The next governor, John Lynch, opposed expanding the leasehold to permit the expansion to state land in the West Bowl. He was opposed to a private enterprise “developing public land for private gain.” Additionally, since he had veto power, Governor Lynch refused to refer the matter of the leasehold expansion to the Executive Council, which advises the governor on contract matters.
His refusal to even present the request to them was a serious setback for the Muellers, who felt they were not being heard and their lease and understanding with DRED ignored. They also felt that they were being misrepresented to the public.
By December 2004, the National Park Service had told the state it would not object to the proposed expansion of the ski area. “The Park Service approval shows the expansion is consistent with the federal grant that helped build the ski area originally,” Gamble had noted at the time.
The Muellers offered to donate additional land to the state park to offset the creation of 50 acres of trails in the West Bowl. Lynch continued to object, and the Muellers sought relief through the Merrimack County Superior Court in October 2007.
In April 2009, their lawsuit was turned aside by a summary judgment ruling in favor of the State of New Hampshire. The Muellers appealed the ruling and remained hopeful that they might ultimately prevail regarding the interpretation of the leasehold.
Successful at the State Supreme Court and finally with the trial court, the Muellers’ patience and continued efforts to say nothing of their willingness to listen to opponents and make concessions have led to an agreement that would allow them to be complete the expansion. This is good news for holders of Okemo passes that are also good at Mount Sunapee as well as for the College 4.0 passholders who can ski at Killington, Pico, Okemo, and Sunapee.

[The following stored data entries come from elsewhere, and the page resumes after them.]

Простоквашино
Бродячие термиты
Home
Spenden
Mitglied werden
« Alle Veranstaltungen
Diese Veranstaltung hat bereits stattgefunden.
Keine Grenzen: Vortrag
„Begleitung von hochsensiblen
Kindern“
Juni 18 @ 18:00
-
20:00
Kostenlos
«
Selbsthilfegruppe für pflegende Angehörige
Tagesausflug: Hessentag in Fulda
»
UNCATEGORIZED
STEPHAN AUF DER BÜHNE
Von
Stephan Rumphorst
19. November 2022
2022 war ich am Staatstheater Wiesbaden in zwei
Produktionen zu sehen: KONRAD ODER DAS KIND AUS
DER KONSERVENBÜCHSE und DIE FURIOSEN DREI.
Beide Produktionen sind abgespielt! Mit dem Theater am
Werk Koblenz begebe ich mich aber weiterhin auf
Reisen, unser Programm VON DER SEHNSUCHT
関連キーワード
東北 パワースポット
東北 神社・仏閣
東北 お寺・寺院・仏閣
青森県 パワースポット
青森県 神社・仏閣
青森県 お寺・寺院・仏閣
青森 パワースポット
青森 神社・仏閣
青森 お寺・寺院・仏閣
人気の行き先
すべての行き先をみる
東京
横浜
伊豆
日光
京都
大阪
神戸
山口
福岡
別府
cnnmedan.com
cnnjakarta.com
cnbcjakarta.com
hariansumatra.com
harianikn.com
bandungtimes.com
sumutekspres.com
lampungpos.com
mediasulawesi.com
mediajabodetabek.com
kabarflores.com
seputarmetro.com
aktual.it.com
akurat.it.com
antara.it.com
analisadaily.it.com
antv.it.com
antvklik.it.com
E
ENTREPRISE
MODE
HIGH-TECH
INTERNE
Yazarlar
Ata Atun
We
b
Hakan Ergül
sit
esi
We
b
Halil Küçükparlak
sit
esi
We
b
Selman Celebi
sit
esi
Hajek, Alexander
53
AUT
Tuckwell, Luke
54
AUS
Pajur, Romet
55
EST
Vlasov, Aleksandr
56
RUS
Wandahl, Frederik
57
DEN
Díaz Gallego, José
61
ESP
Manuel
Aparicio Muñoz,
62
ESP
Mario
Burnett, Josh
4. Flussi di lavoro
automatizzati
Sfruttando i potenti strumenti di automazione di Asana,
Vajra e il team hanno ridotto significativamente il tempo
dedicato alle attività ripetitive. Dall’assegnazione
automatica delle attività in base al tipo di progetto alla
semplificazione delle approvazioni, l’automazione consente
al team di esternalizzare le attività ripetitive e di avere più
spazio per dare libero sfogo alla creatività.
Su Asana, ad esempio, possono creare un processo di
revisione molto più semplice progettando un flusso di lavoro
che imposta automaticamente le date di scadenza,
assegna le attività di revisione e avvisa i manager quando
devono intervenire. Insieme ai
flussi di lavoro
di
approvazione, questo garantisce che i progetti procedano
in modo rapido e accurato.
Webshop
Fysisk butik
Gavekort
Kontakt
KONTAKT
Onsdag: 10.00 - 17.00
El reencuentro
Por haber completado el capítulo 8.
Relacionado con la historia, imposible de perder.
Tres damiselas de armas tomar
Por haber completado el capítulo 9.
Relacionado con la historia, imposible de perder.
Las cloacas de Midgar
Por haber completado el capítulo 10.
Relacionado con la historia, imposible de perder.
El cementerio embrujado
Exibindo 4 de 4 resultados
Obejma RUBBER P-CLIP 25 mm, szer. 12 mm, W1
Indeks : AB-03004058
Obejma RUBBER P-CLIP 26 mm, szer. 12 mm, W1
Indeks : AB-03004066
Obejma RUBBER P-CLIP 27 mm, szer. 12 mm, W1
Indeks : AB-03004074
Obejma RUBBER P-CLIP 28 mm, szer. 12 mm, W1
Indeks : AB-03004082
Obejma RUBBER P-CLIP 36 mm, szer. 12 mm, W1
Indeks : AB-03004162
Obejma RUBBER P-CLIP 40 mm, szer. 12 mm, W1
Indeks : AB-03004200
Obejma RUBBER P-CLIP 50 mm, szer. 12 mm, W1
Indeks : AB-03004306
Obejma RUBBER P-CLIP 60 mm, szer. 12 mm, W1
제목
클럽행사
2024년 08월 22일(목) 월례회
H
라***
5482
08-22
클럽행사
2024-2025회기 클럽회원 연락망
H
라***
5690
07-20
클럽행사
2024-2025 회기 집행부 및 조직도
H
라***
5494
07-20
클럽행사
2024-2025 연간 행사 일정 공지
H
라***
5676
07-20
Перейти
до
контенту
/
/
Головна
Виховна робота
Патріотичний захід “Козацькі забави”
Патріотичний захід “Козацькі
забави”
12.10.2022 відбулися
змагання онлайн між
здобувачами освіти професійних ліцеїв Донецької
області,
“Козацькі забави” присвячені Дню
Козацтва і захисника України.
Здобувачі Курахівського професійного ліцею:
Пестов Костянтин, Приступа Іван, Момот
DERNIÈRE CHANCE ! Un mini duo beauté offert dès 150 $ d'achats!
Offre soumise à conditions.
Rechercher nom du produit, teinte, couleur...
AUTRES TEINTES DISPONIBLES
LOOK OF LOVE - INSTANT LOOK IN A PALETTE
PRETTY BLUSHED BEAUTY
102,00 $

But when asked about any continued opposition to the expansion project given all the conditions imposed by DRED, Tim Mueller said in an email to the Mountain Times, “Some opponents have said that they are going to sue the State to try and reverse the decision. If they do, I am very confident that they will not win, but suits can take a lot of time.”
Mueller added, “We are pleased to have the approval. The process was an exhaustive and factual one that will benefit the state park and the environment. The decision also meets the need for Mount Sunapee Resort to be completed and remain competitive in the challenging ski industry.”
He also credited working with Commissioner Rose since 2013 with enabling progress to be made and added that “the additional 10-year lease option is appreciated for all of the delays and will allow Mount Sunapee to recoup the investment that will be made in the West Bowl Project once permits are received.”
In explaining their perseverance, Mueller said that he and Diane have always “expected some bumps in the road when undertaking projects. However, these were more than bumps in the road,” he said.
Despite that, they “still have faith in the process and believe that through good communication we can prevail. We take pleasure in improving ski areas so that they become successful, sustainable mountain resorts that meet guest expectations and take pride in creating jobs and contributing to a region’s social and economic fabric,” he added.